Similar to -although not to the same extent as- nearby Sutherland, Fraserburg's arid climate and remote location make its night skies among the world's clearest and darkest. The telescopes of the South African Astronomical Observatory list located roughly 95 km to the west of the town just outside Sutherland. These include the Southern African Large Telescope (SALT), the largest single optical telescope in the southern hemisphere.

===Climate===
Fraserburg has an average yearly temperature of 13.9 °C and an average annual minimum temperature of 6 °C; Snowfall is common in winter. On average the town's warmest month is January with an average temperature of 21.7 °C, the coolest month tends to be June, with an average temperature of 6.7 °C. Fraserburg has a Tropical and Subtropical Desert Climate (Köppen climate classification BWk).

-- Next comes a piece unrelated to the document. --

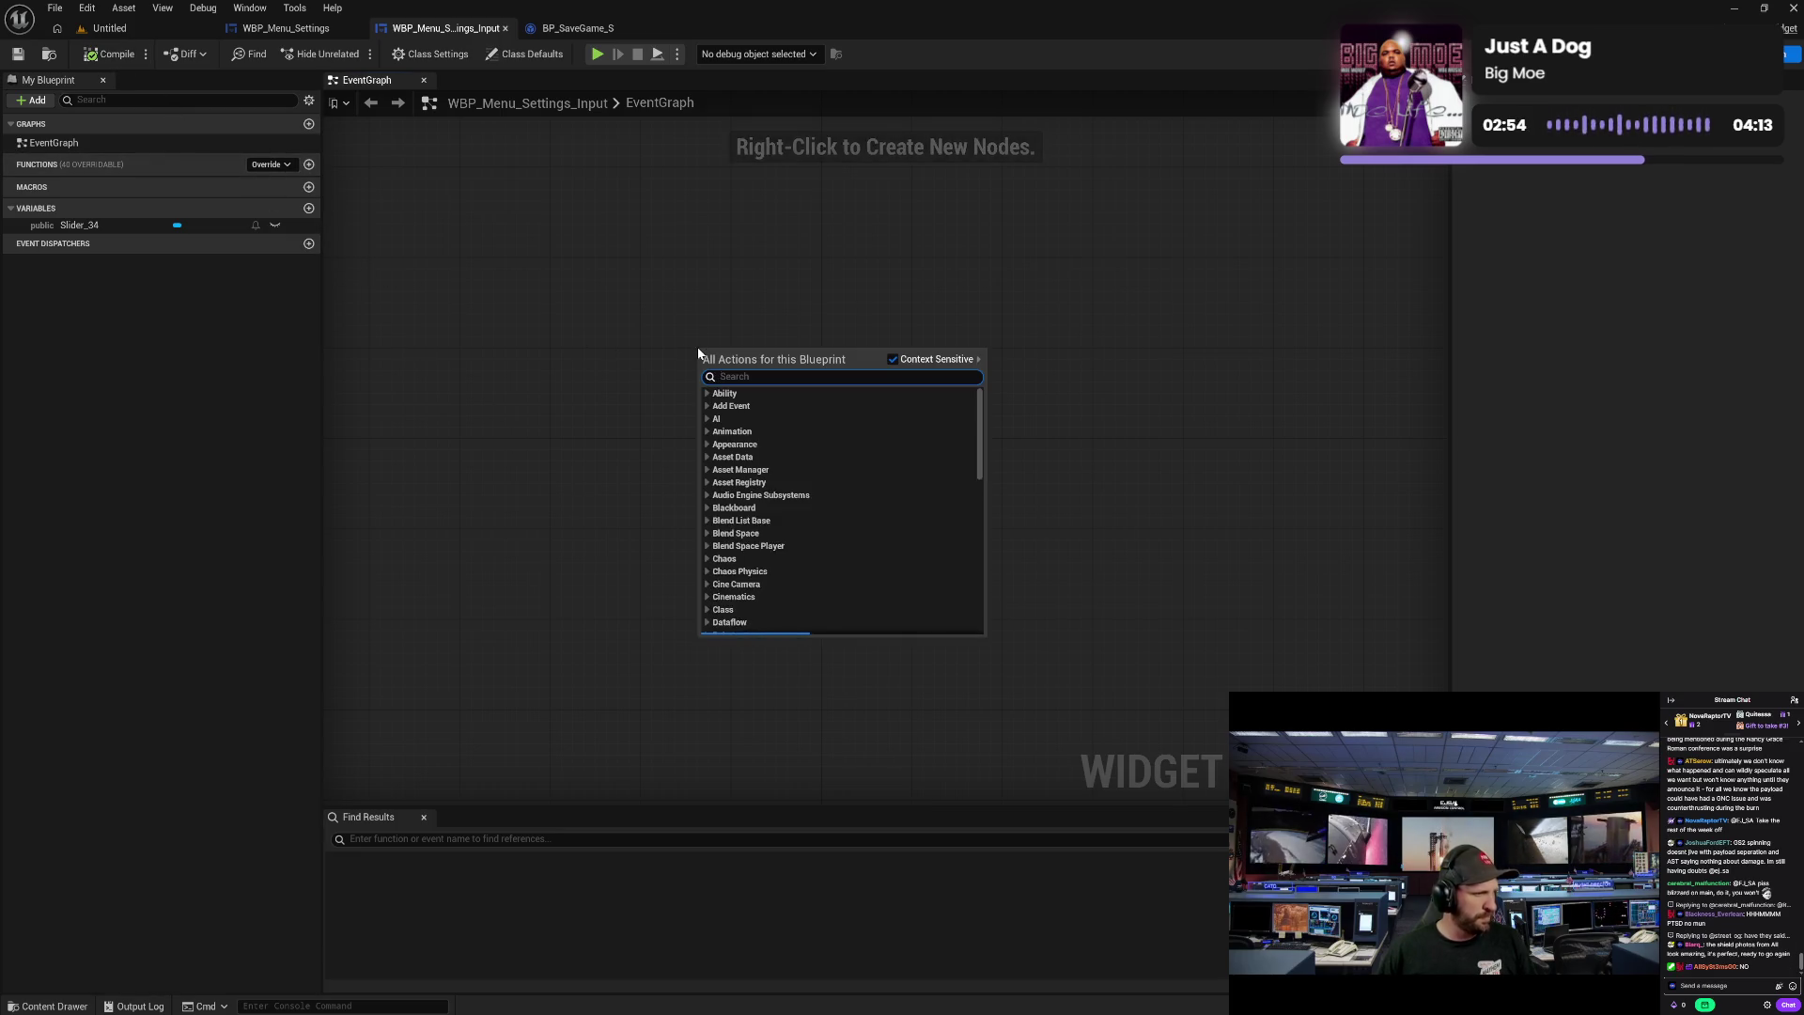
{"action": "type", "text": "get ow"}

Climate data for Fraserburg, elevation 1,268 m (4,160 ft), (1991–2020 normals, extremes 2006–2023)
| Month | Jan | Feb | Mar | Apr | May | Jun | Jul | Aug | Sep | Oct | Nov | Dec | Year |
| Record high °C (°F) | 42.4 (108.3) | 42.0 (107.6) | 37.2 (99.0) | 33.7 (92.7) | 29.6 (85.3) | 25.9 (78.6) | 24.9 (76.8) | 30.0 (86.0) | 34.1 (93.4) | 38.0 (100.4) | 39.6 (103.3) | 39.1 (102.4) | 42.4 (108.3) |
| Mean daily maximum °C (°F) | 34.1 (93.4) | 33.3 (91.9) | 30.9 (87.6) | 26.0 (78.8) | 22.1 (71.8) | 17.6 (63.7) | 18.0 (64.4) | 20.2 (68.4) | 23.6 (74.5) | 27.6 (81.7) | 29.3 (84.7) | 32.2 (90.0) | 26.2 (79.2) |
| Daily mean °C (°F) | 24.7 (76.5) | 24.1 (75.4) | 21.8 (71.2) | 17.2 (63.0) | 13.6 (56.5) | 9.5 (49.1) | 9.2 (48.6) | 10.6 (51.1) | 13.6 (56.5) | 17.9 (64.2) | 19.8 (67.6) | 22.9 (73.2) | 17.1 (62.7) |
| Mean daily minimum °C (°F) | 15.4 (59.7) | 14.9 (58.8) | 12.6 (54.7) | 8.3 (46.9) | 5.1 (41.2) | 1.3 (34.3) | 0.4 (32.7) | 1.0 (33.8) | 3.6 (38.5) | 8.1 (46.6) | 10.4 (50.7) | 13.5 (56.3) | 7.9 (46.2) |
| Record low °C (°F) | 6.8 (44.2) | 6.0 (42.8) | 3.7 (38.7) | 0.2 (32.4) | −4.5 (23.9) | −6.4 (20.5) | −7.9 (17.8) | −6.4 (20.5) | −3.9 (25.0) | −0.5 (31.1) | 1.5 (34.7) | 2.5 (36.5) | −7.9 (17.8) |
| Average precipitation mm (inches) | 19.2 (0.76) | 26.4 (1.04) | 32.5 (1.28) | 20.9 (0.82) | 14.3 (0.56) | 10.2 (0.40) | 8.1 (0.32) | 7.4 (0.29) | 7.9 (0.31) | 8.9 (0.35) | 11.9 (0.47) | 12.4 (0.49) | 180.1 (7.09) |
| Average precipitation days (≥ 0.25 mm) | 2.4 | 2.9 | 4.3 | 3.5 | 3.1 | 2.9 | 2.0 | 2.1 | 1.7 | 2.0 | 1.9 | 1.9 | 30.7 |
Source: Starlings Roost Weather (precipitation 1878–2023)

== Notable residents ==
Notable residents of Fraserburg include:
- A.G. Visser, famous Afrikaans poet was born in Fraserburg.
- Jan S. Marais, banker and politician was born in Fraserburg.
- Pieter Daniel Rossouw (1845 – 1896), theologen and Afrikaans writer, spent the last 13 years of his life in Fraserburg
- Katie Stuart (reformer) (1862-1925), British South African evangelist and temperance leader; was born in Fraserburg.